* _Task item_:
Please return the listing exactly as written, but without its pictures.

* _Stored data_:
******

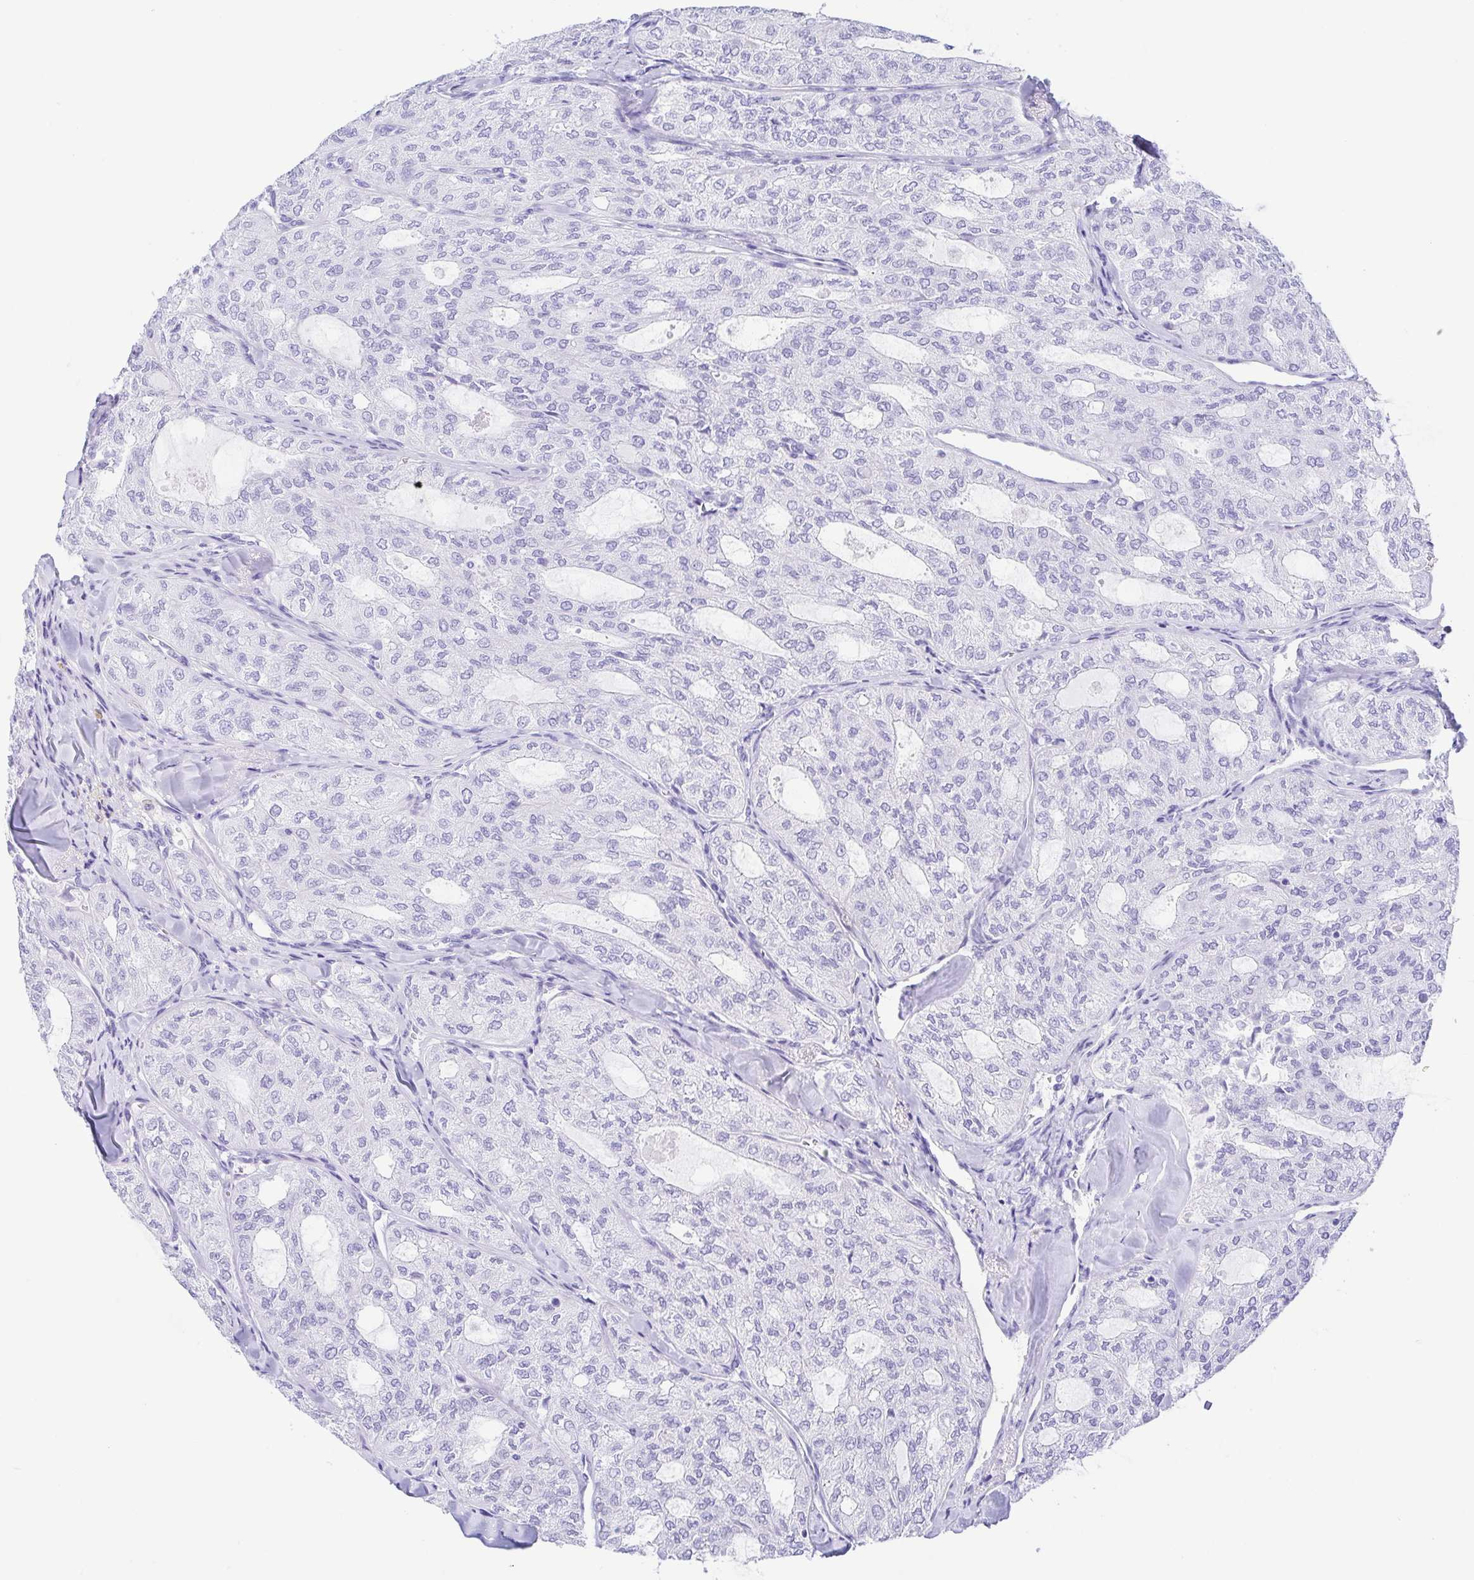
{"staining": {"intensity": "negative", "quantity": "none", "location": "none"}, "tissue": "thyroid cancer", "cell_type": "Tumor cells", "image_type": "cancer", "snomed": [{"axis": "morphology", "description": "Follicular adenoma carcinoma, NOS"}, {"axis": "topography", "description": "Thyroid gland"}], "caption": "Immunohistochemistry (IHC) of human follicular adenoma carcinoma (thyroid) displays no staining in tumor cells.", "gene": "GKN1", "patient": {"sex": "male", "age": 75}}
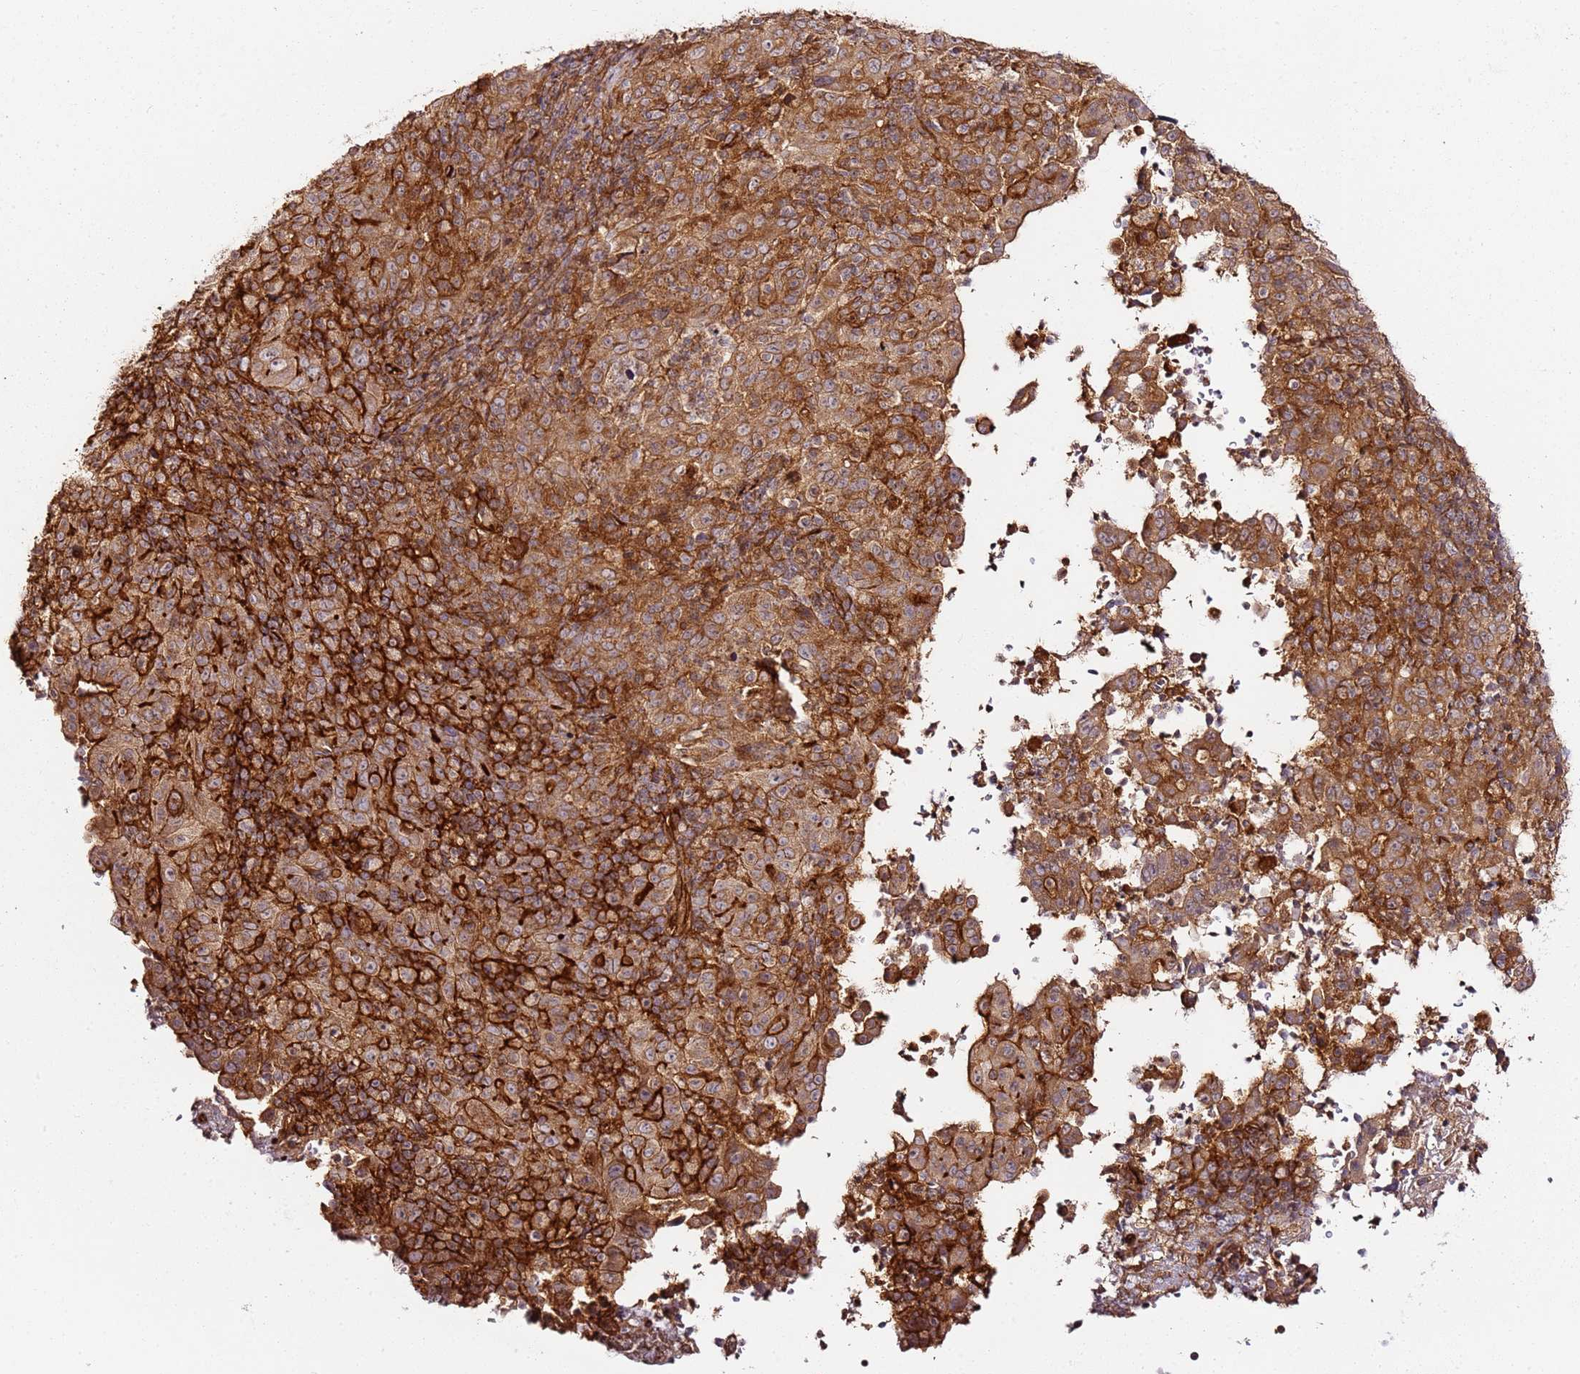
{"staining": {"intensity": "moderate", "quantity": ">75%", "location": "cytoplasmic/membranous"}, "tissue": "pancreatic cancer", "cell_type": "Tumor cells", "image_type": "cancer", "snomed": [{"axis": "morphology", "description": "Adenocarcinoma, NOS"}, {"axis": "topography", "description": "Pancreas"}], "caption": "Adenocarcinoma (pancreatic) stained with a protein marker reveals moderate staining in tumor cells.", "gene": "CCNYL1", "patient": {"sex": "male", "age": 63}}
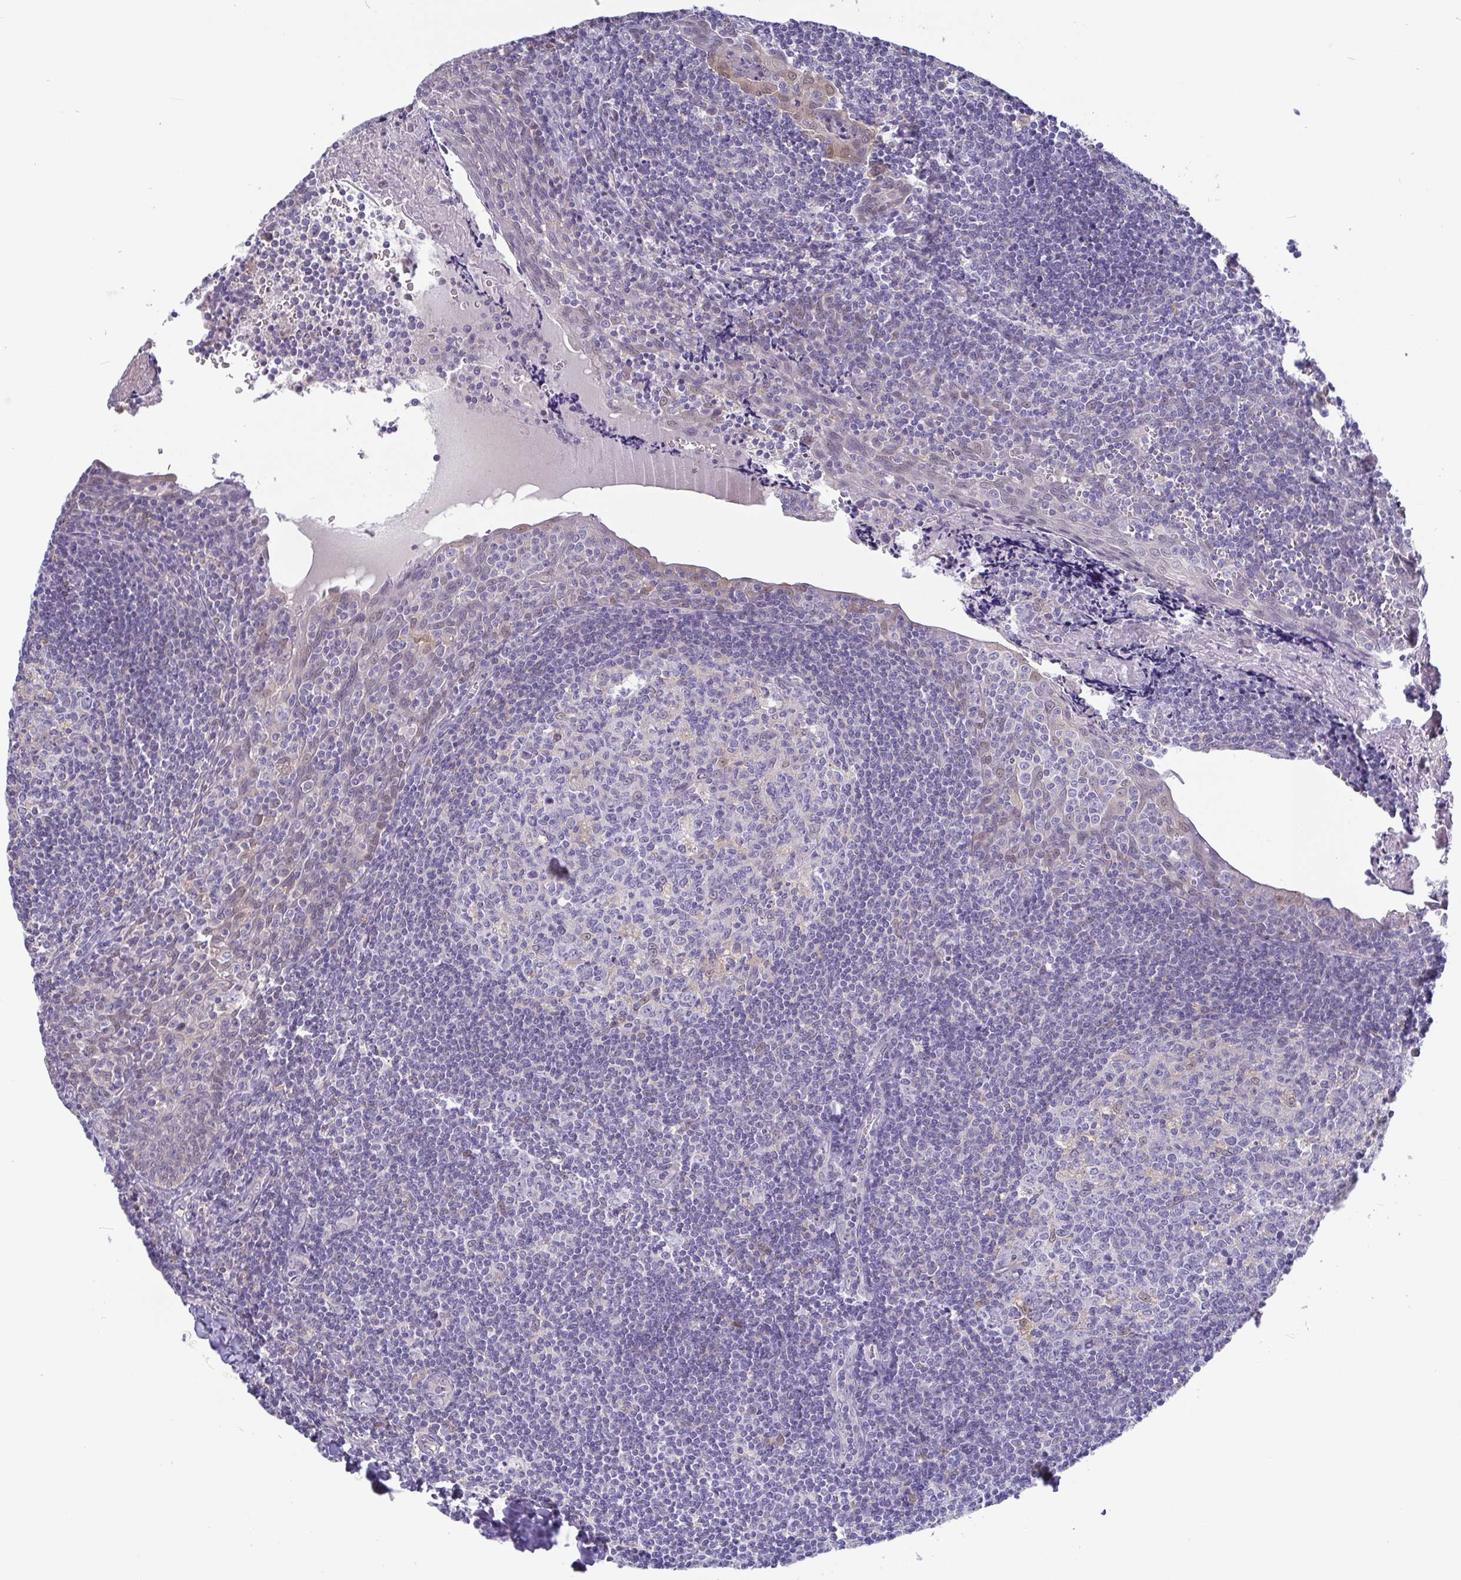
{"staining": {"intensity": "negative", "quantity": "none", "location": "none"}, "tissue": "tonsil", "cell_type": "Germinal center cells", "image_type": "normal", "snomed": [{"axis": "morphology", "description": "Normal tissue, NOS"}, {"axis": "morphology", "description": "Inflammation, NOS"}, {"axis": "topography", "description": "Tonsil"}], "caption": "The histopathology image demonstrates no staining of germinal center cells in benign tonsil.", "gene": "IDH1", "patient": {"sex": "female", "age": 31}}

******

* _Exercise solution_:
{"staining": {"intensity": "negative", "quantity": "none", "location": "none"}, "tissue": "thyroid cancer", "cell_type": "Tumor cells", "image_type": "cancer", "snomed": [{"axis": "morphology", "description": "Follicular adenoma carcinoma, NOS"}, {"axis": "topography", "description": "Thyroid gland"}], "caption": "Immunohistochemistry (IHC) of human follicular adenoma carcinoma (thyroid) displays no staining in tumor cells.", "gene": "GKN1", "patient": {"sex": "male", "age": 75}}
{"staining": {"intensity": "moderate", "quantity": ">75%", "location": "cytoplasmic/membranous"}, "tissue": "pancreatic cancer", "cell_type": "Tumor cells", "image_type": "cancer", "snomed": [{"axis": "morphology", "description": "Adenocarcinoma, NOS"}, {"axis": "topography", "description": "Pancreas"}], "caption": "Adenocarcinoma (pancreatic) stained with a protein marker reveals moderate staining in tumor cells.", "gene": "CCNYL1", "patient": {"sex": "male", "age": 63}}
{"staining": {"intensity": "negative", "quantity": "none", "location": "none"}, "tissue": "tonsil", "cell_type": "Germinal center cells", "image_type": "normal", "snomed": [{"axis": "morphology", "description": "Normal tissue, NOS"}, {"axis": "morphology", "description": "Inflammation, NOS"}, {"axis": "topography", "description": "Tonsil"}], "caption": "The histopathology image demonstrates no staining of germinal center cells in benign tonsil.", "gene": "IDH1", "patient": {"sex": "female", "age": 31}}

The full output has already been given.